Creative destruction (German: schöpferische Zerstörung) is a concept in economics that describes the "process of industrial mutation that continuously revolutionizes the economic structure from within, incessantly destroying the old one, incessantly creating a new one".

Disclosure: I'm long Tesla


  1. Very nice article Patrick. I think your $/kWh chart is a little off. Nissan Leaf batteries were in the $400/kWh range in 2011. The slope and trend is right on though.

    1. I agree that the graph is not perfect. What market are you in, what volume are you buying... but as you said, it shows the trend and that was the point. Here is my source for the graph: http://www.tradearabia.com/news/REAL_373265.html

  2. Your article is way over my "pay grade" Patrick. It was Who killed the electric car that made me mad enough to start saving my money for my first Tesla in 2013. But I have loved every bit of it since then and your article hits the nail right on the head. My only regret is that the speed of development outdates your car faster than your cel phone.

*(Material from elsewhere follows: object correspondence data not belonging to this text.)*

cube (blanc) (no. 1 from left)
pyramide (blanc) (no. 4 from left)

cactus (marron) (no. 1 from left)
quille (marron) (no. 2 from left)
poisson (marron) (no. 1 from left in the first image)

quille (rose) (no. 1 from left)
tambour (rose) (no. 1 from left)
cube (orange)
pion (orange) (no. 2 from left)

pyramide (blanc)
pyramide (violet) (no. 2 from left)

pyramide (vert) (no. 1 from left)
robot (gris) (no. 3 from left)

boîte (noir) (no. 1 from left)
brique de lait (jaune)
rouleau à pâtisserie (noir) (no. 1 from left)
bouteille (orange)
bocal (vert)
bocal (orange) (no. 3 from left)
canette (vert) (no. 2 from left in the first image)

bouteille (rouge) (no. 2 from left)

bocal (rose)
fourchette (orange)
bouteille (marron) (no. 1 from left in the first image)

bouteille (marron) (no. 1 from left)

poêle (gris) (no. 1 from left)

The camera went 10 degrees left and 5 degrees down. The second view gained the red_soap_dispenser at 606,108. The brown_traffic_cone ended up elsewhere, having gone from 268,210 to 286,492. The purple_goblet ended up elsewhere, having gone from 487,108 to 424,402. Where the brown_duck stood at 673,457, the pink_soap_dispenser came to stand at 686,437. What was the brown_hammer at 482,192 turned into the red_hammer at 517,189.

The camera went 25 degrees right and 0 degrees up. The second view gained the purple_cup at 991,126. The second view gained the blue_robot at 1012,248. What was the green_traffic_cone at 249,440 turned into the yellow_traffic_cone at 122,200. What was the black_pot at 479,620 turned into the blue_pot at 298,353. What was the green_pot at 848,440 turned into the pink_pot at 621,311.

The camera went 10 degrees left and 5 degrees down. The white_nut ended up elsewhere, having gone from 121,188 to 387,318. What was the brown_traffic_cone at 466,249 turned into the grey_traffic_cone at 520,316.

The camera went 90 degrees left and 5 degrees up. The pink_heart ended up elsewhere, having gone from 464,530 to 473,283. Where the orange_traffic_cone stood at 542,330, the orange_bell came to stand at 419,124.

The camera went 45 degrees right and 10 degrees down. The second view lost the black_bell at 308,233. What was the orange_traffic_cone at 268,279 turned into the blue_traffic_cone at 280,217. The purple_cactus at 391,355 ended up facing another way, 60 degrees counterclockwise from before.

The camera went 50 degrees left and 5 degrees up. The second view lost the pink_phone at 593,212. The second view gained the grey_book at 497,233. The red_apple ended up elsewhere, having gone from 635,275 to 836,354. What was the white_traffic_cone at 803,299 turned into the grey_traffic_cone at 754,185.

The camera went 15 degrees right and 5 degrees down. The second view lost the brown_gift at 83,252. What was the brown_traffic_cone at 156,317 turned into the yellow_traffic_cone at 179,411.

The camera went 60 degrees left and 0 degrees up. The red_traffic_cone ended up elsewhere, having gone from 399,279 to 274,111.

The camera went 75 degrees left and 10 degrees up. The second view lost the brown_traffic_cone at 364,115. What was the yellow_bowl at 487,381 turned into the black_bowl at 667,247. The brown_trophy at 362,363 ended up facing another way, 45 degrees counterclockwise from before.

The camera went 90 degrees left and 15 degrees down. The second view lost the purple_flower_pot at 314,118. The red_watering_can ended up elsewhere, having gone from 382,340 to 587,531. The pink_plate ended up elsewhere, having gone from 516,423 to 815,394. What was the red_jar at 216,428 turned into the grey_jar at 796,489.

    1. Thanks. It's true that Tesla's pace of innovation means that there will soon be another vehicle rolling off the line that has something new beyond what you might have purchased just a few weeks ago. But you can be comforted by knowing that you helped fund that advancement and that the next Tesla you buy will be even better.

  3. Hey Patrick,
    Good work - as expected.
    I totally agree with the first and forth points you make and am a little more cautious on two and three.
    - I really don't believe that we will see a steep decline in the transportation ownership model. Getting into a messy publicly available car that you have to wait for is not going to sit well with most folks. However, I do believe that this will decimate Taxi and driver-for-hire models.
    - Self driving cars are not exclusive to BEVs. And, while I agree that this will be a sought after feature, I really don't think government approval will happen smoothly. Additionally, I suspect that death and injury claims will weaken industry resolve to move to this model. However, perhaps we will see high traffic zones requiring you to switch to a self-driving mode.
    Frankly, I would be very interested in hearing your opinions on advanced AI's impact on engineering and social advancement. I suspect the pace of change to accelerate and am very interested in how the balance of altruism and greed will shape the outcomes from AI. Or will our new AI overlords decide that for for us - LOL. Hmmm, maybe that Neuralink implant is worth another look.

    1. Thanks John. You make a good point about shared mobility. I'm not saying it's for everyone. When you have car seats, booster seats, sports equipment... Lyft is not a great solution. But for the single urban crowd, it's very convenient. I recently traveled for work and used Lyft/Uber in multiple cities, in multiple countries. It worked great, short wait times, clean cars... I think we both agree there is a market for this, the question is will it augment ownership, or replace it and if it replaces it, for how many people?

      Government approval will definitely be an issue for AV roll out. We'll see how that goes. There have been (and will be) deaths involving AV systems. How these occur, who's at fault, how the companies, media, and governments respond will all impact where and how this tech rolls out.

      AI's impact will be huge, we're seeing the tip of the iceberg now and it is problematic. Some systems (such as prison sentencing AIs) are being trained using historical data generated by biased humans, so the AI is learning to make the same bias judgements, thereby reinforcing a flawed system rather than improving it. Have you played "Universal Paperclips" the AI game? If not, I highly recommend it. It's a good lesson about AI doing exactly what you asked of it and not at all what you intended.

      Neuralink will be very interesting to watch over the next couple decades. I hope it really does help a lot of people.